Kizer’s case has attracted international attention, igniting discussions about racial justice and sex trafficking against Black woman and girls. Kizer is Black and Volar was white.

“What I want to have happen is for people who are related to Mr. Volar, and the people who care about Chrystul Kizer to all get closure,” Graveley, the district attorney, told reporters following Thursday’s hearing.

Gravely said it’s “impossible” to predict how a jury would have decided the case, noting that the defense’s arguments using Wisconsin’s shield law would have been unprecendented.

“It’s a first time in terms of this law and wrestling with this law in terms of a jury,” Gravely said. “I’m confident the facts are not the same facts that social media has about this case and I believe a jury would handle this case fairly.”

Under Wisconsin law, any use of children in the commercial sex industry is defined as trafficking. Gravely acknowledged Volar’s actions met that definition because he sexually assaulted Kizer when she was underage.

But, he said, he hasn’t found evidence that Volar trafficked Kizer to other men.

“I’m aware of evidence that he was a customer of hers when she was a minor, where he paid her for sexual services, which in Wisconsin is a felony,” Graveley said. “I think that social media has portrayed Mr. Volar as being a a person who normally we would describe as a pimp who would take her from place to place and traffic her in those kinds of ways, and I’m not aware of any evidence of that.”

WPR has reached out to the Kenosha County Public Defender’s Office, which represented Kizer, with a request for comment.

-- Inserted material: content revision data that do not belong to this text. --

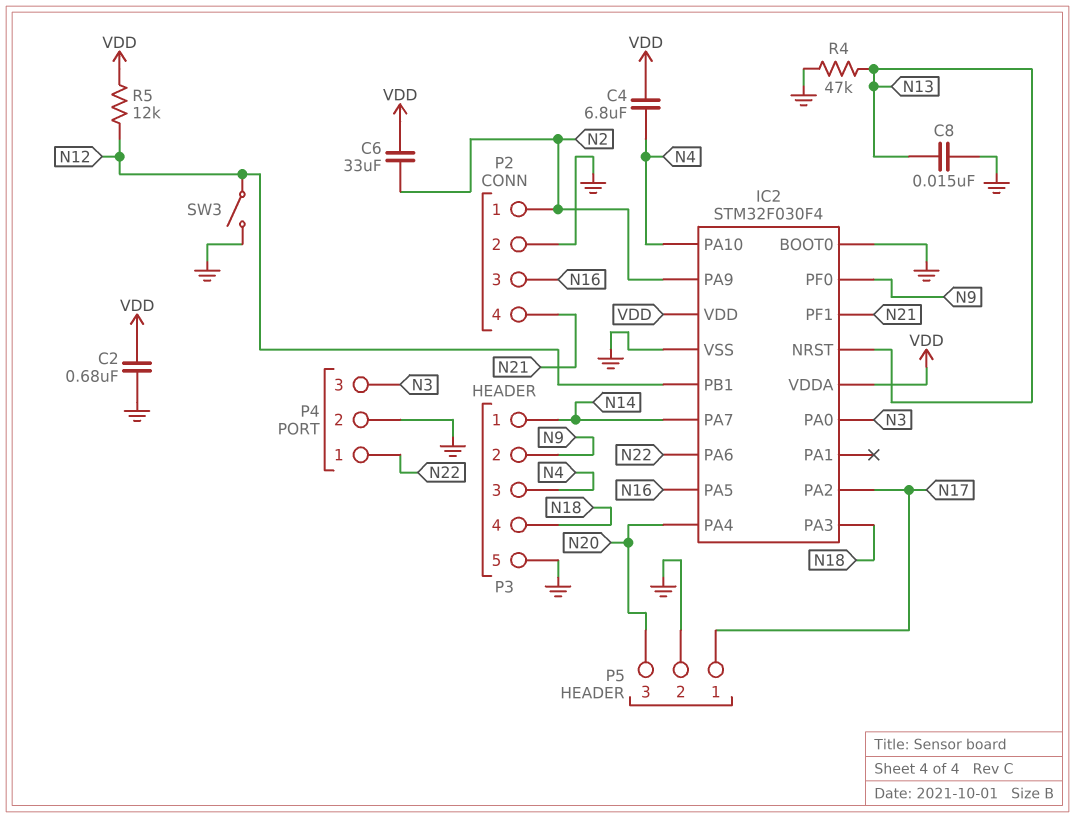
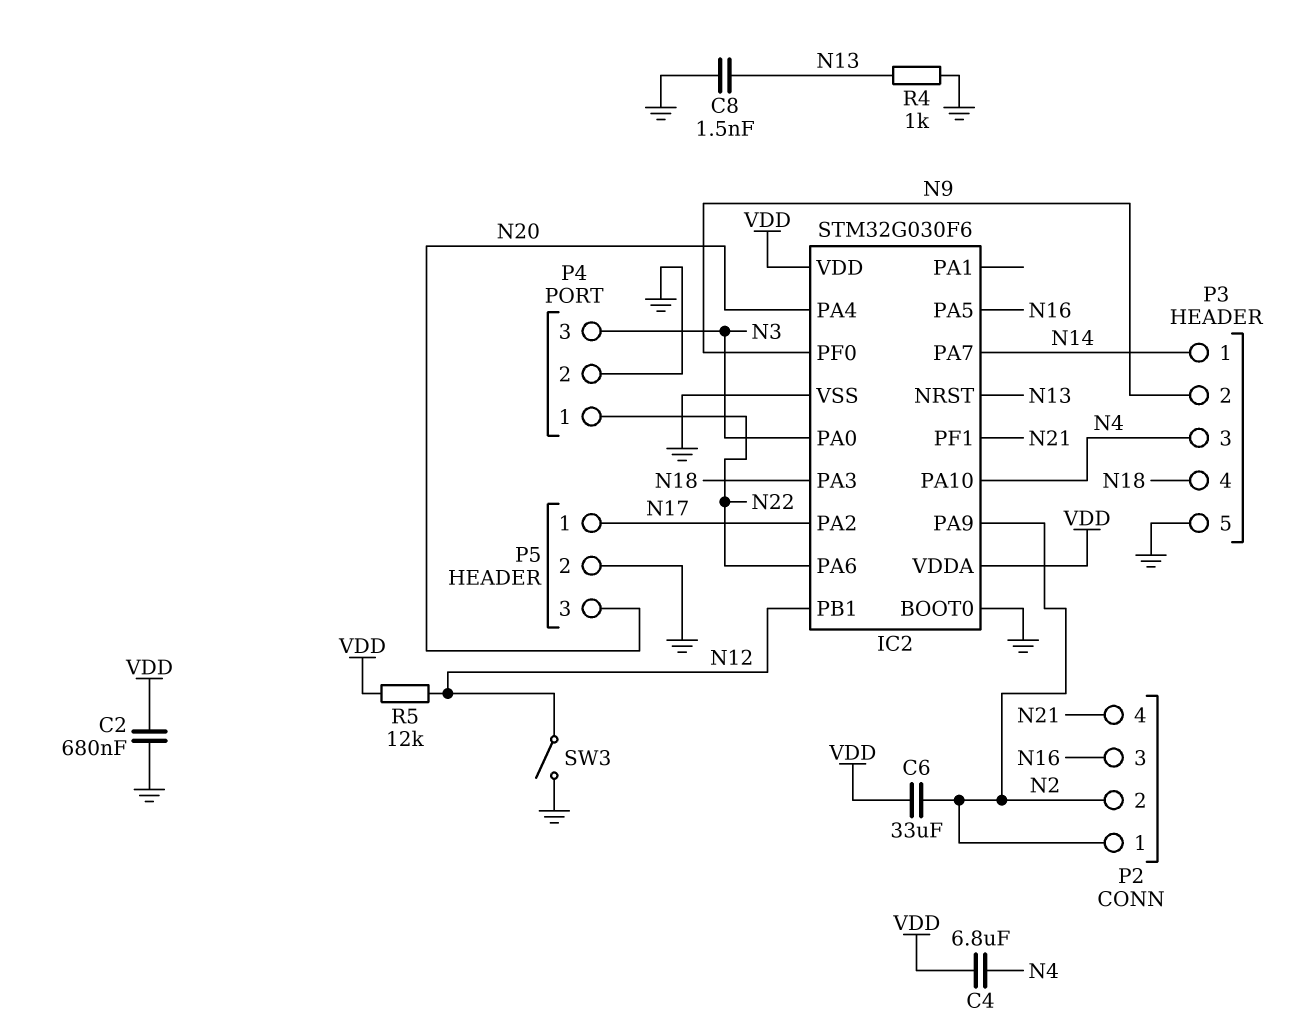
C8: 15nF (GND, N13) -> 1.5nF (GND, N13)
IC2: STM32F030F4 -> STM32G030F6
P2 pin 2: GND -> N2
R4: 47k (GND, N13) -> 1k (GND, N13)

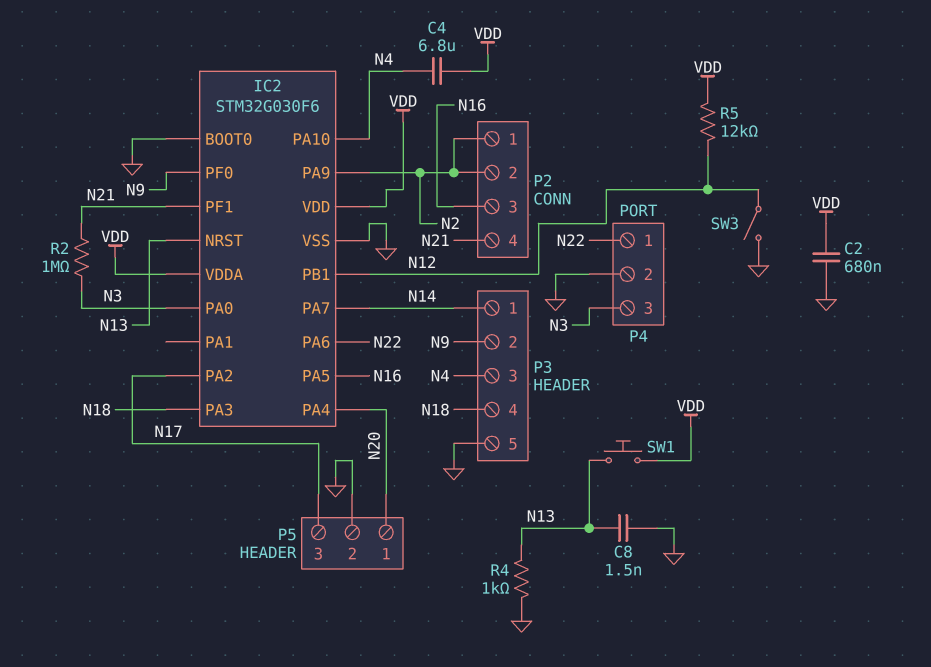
C6: 33uF (N2, VDD) -> none
P5 pin 1: N17 -> N20
P5 pin 3: N20 -> N17
R2: none -> 1M (N3, N21)
SW1: none -> button (N13, VDD)

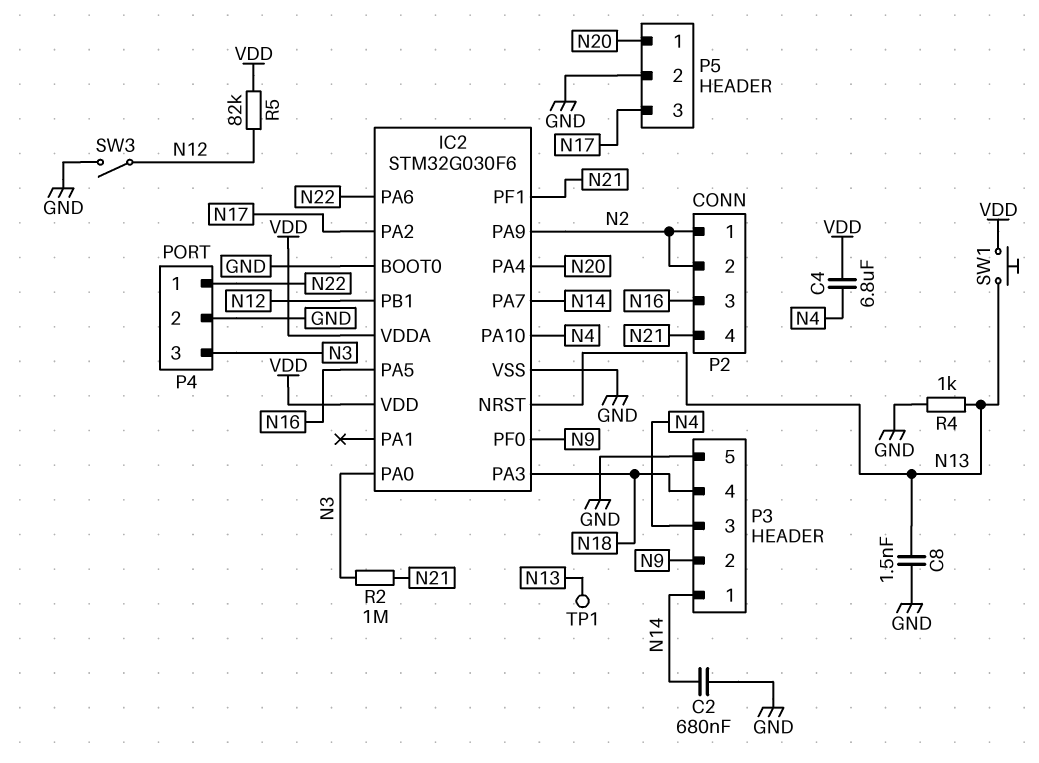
C2: 680nF (GND, VDD) -> 680nF (GND, N14)
R5: 12k (N12, VDD) -> 82k (N12, VDD)
TP1: none -> test point (N13)

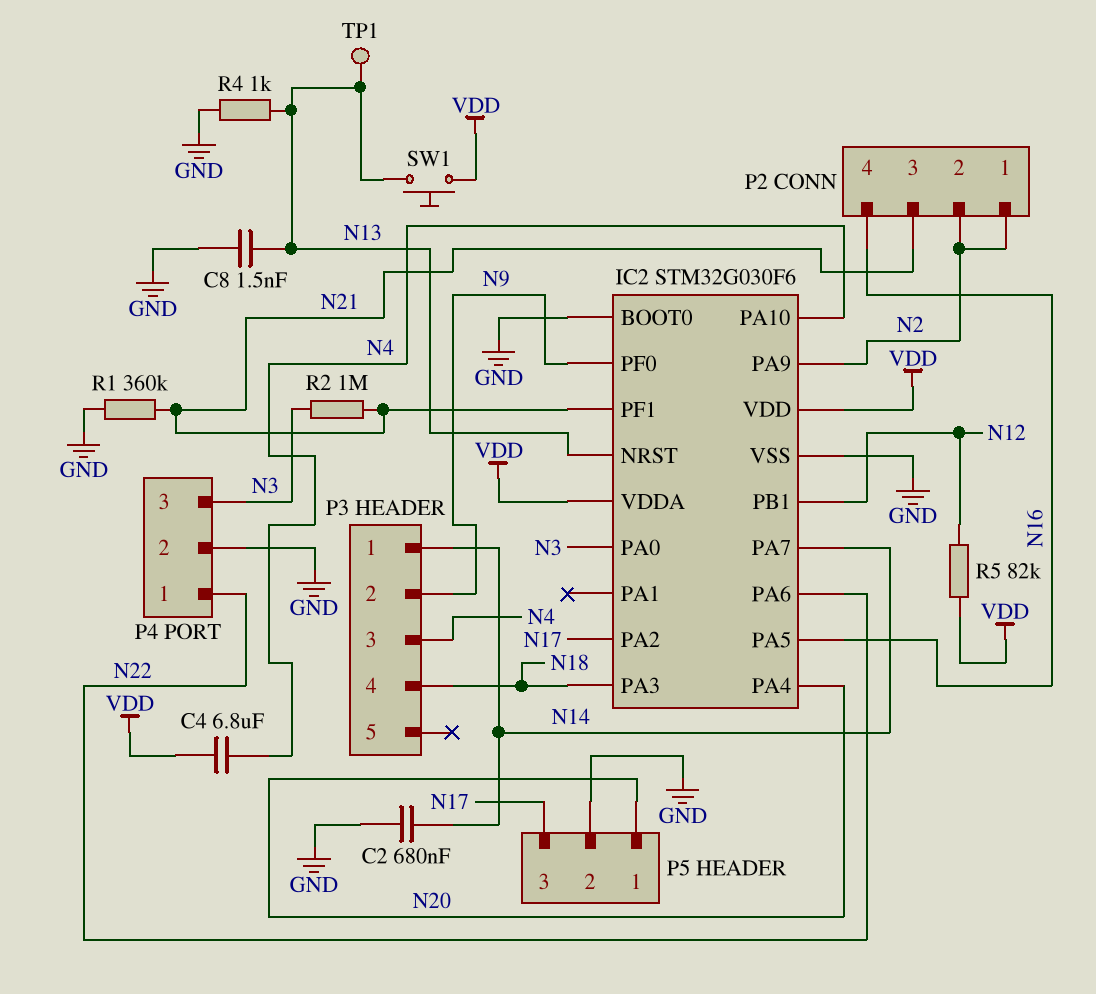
P2 pin 3: N16 -> N21
P2 pin 4: N21 -> N16
P3 pin 5: GND -> none
R1: none -> 360k (GND, N21)
SW3: switch (GND, N12) -> none

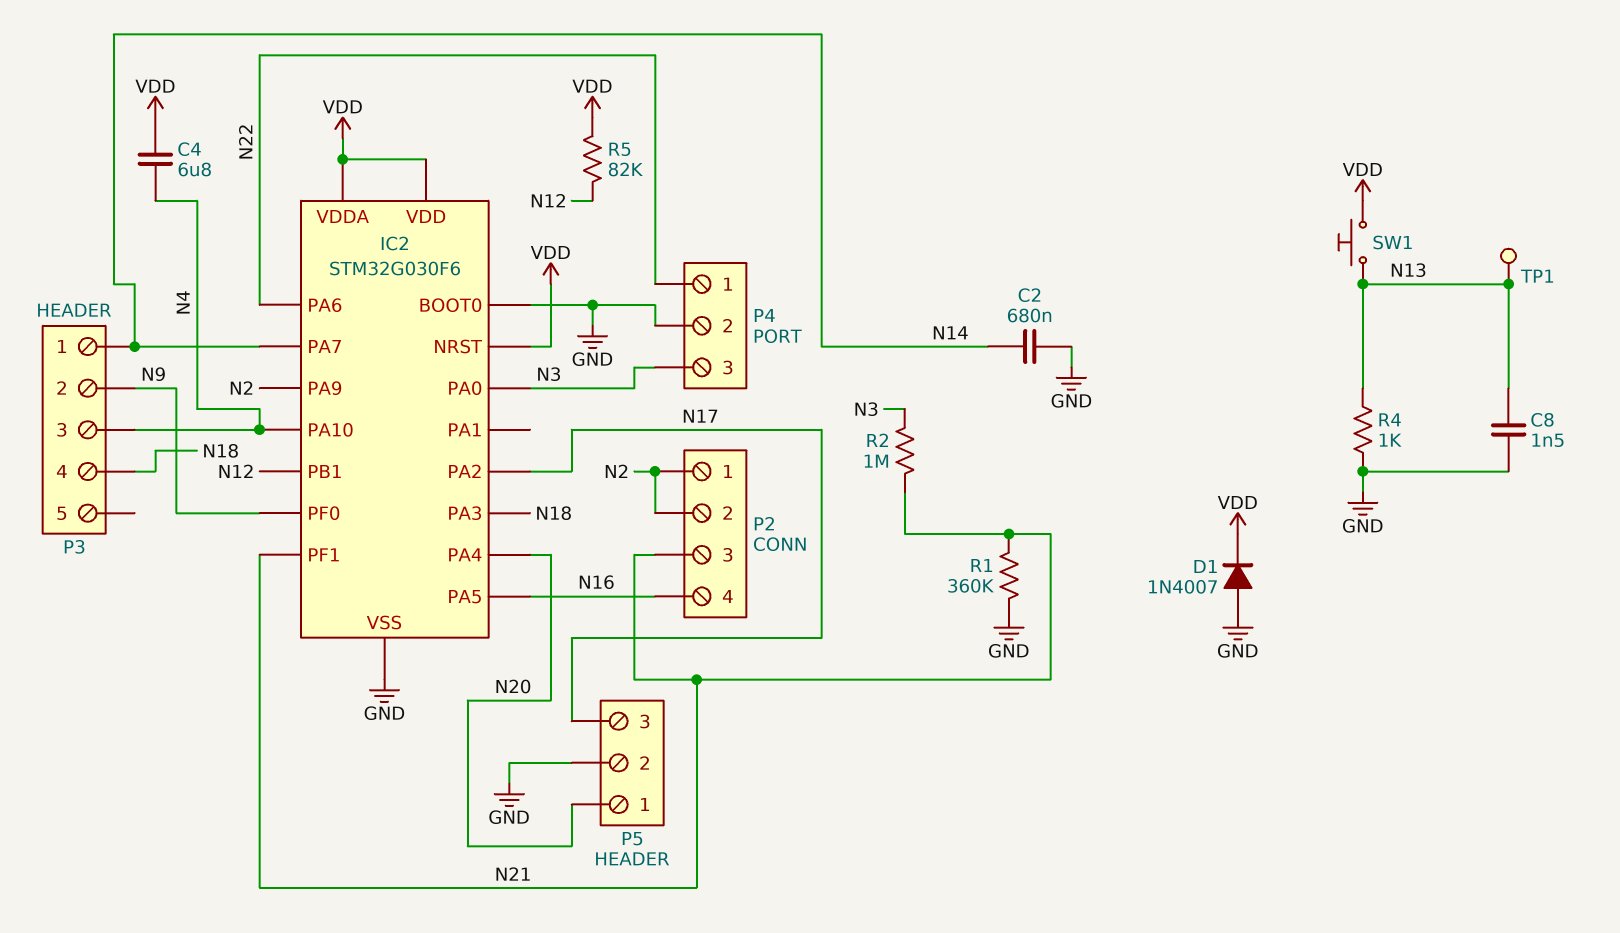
D1: none -> diode 1N4007 (A GND, K VDD)
IC2 pin NRST: N13 -> VDD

Motion was pending to let jurors consider incident that led to disorderly conduct charge

Prior to Tuesday’s agreement, prosecutors had submitted what’s known as an “other acts” motion, asking Wilk to let jurors consider evidence from an incident that happened earlier this year while Kizer was out on bond.

On Thursday, Wilk agreed to revoke that bond which had been raised to $750,000 earlier this spring

In January, Milwaukee County prosecutors charged Kizer with disorderly conduct, a misdemeanor. 

According to a criminal complaint, Kizer called police to a Milwaukee home and told them she discovered the man she had been living with there was a child sex offender who had lied to her about why he was under community supervision.

While police were at the home, Kizer threatened the man and tried to hit him, according to the complaint.

The motion details how Kizer attempted to hide the man’s car keys from him during the altercation, which the district attorney describes as a “highly-manipulative, completely dishonest, brazen attempt in front of law enforcement to accomplish the stealing of the (the man’s) car keys, and thus, his automobile.”

The motion alleges the 2024 incident was similar to Kizer’s killing of Volar in 2018 because prosecutors argue Kizer attacked someone in both cases in order to steal his car. 

In March, Wilk sided with Kizer’s attorneys when he agreed to let jurors see explicit videos during a future trial, including videos of Volar abusing Kizer and other girls.